The task:
What is needed is a verbatim copy of every record below, with the pictures left out.

[Collection entries]
============================================================

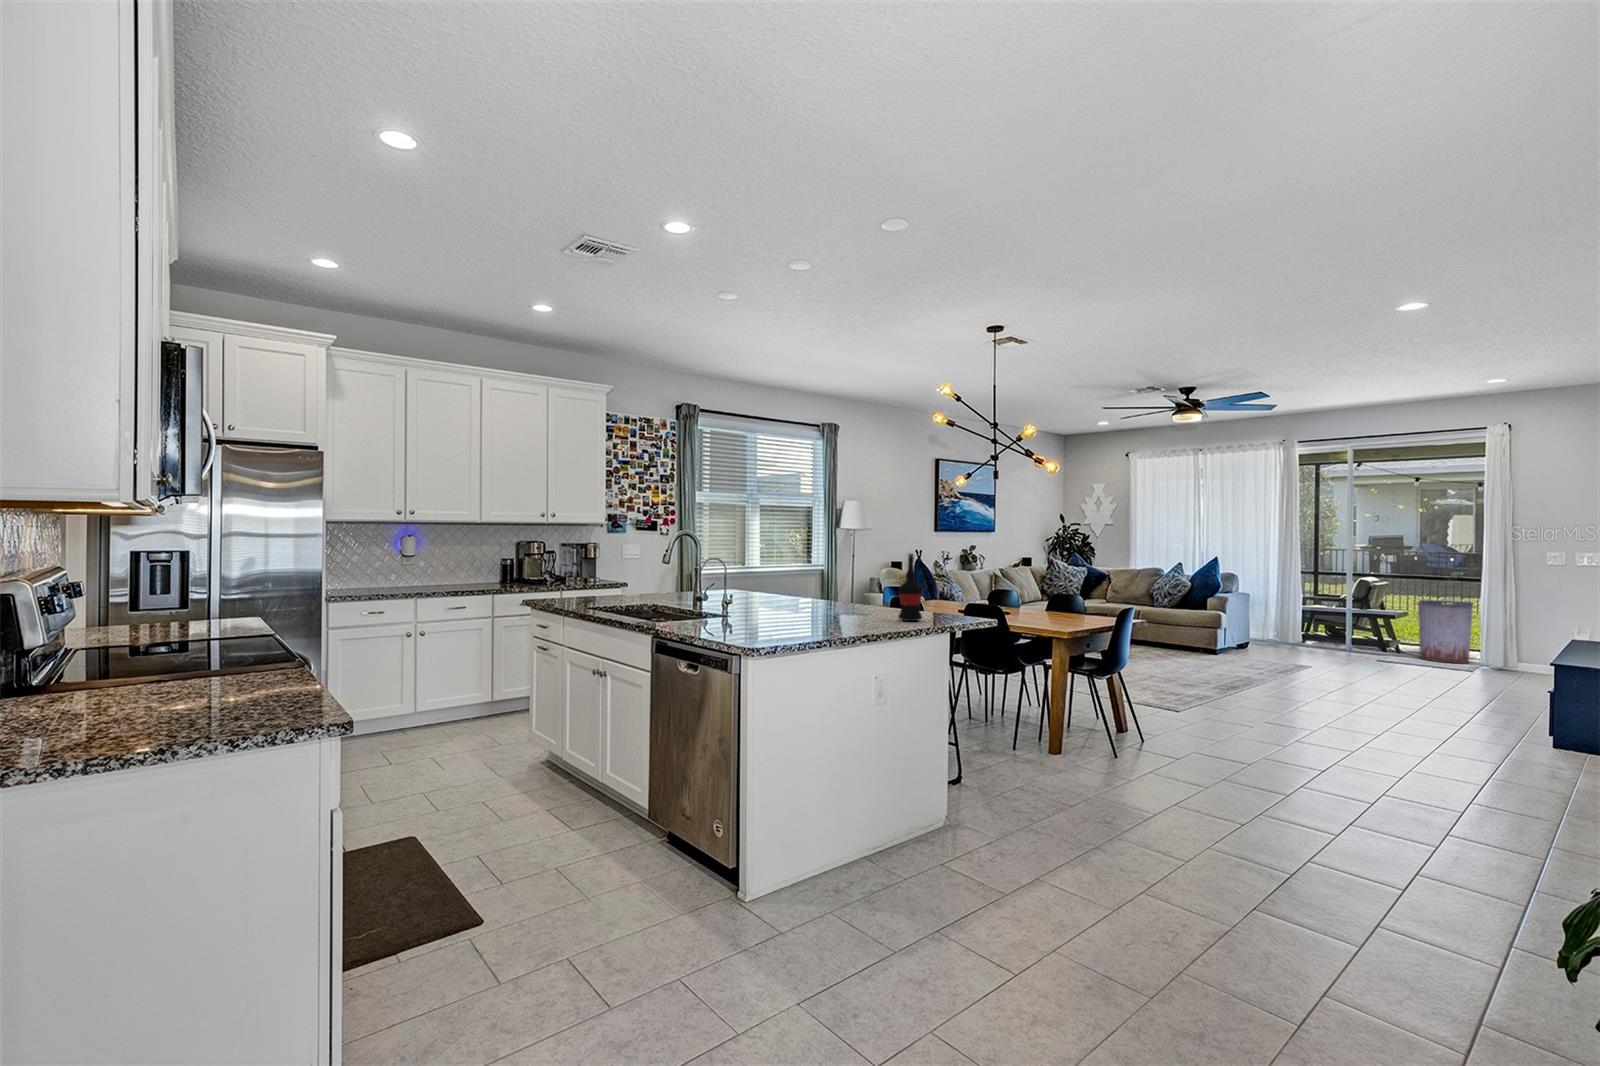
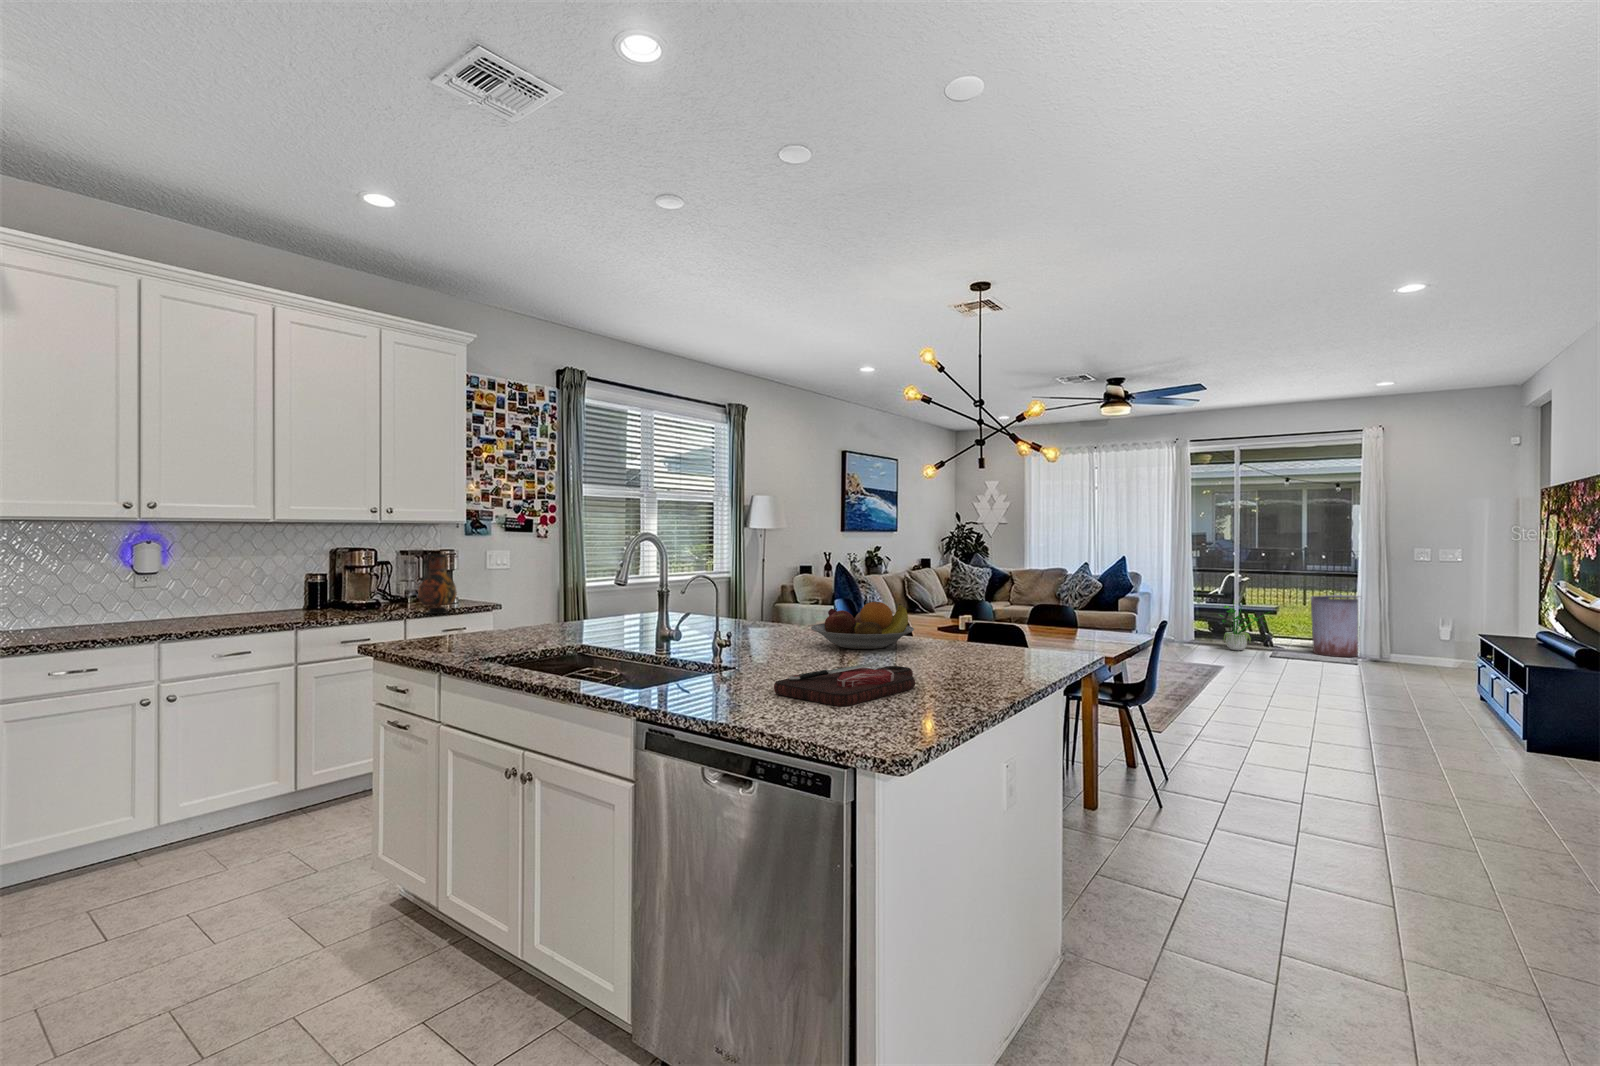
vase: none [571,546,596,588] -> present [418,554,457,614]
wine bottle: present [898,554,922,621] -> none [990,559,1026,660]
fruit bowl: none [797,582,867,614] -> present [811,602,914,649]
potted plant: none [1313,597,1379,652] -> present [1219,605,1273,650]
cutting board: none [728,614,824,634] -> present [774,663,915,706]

============================================================

Problem solution:
vase: none [571,546,596,588] -> present [418,554,457,614]
wine bottle: present [898,554,922,621] -> none [990,559,1026,660]
fruit bowl: none [797,582,867,614] -> present [811,602,914,649]
potted plant: none [1313,597,1379,652] -> present [1219,605,1273,650]
cutting board: none [728,614,824,634] -> present [774,663,915,706]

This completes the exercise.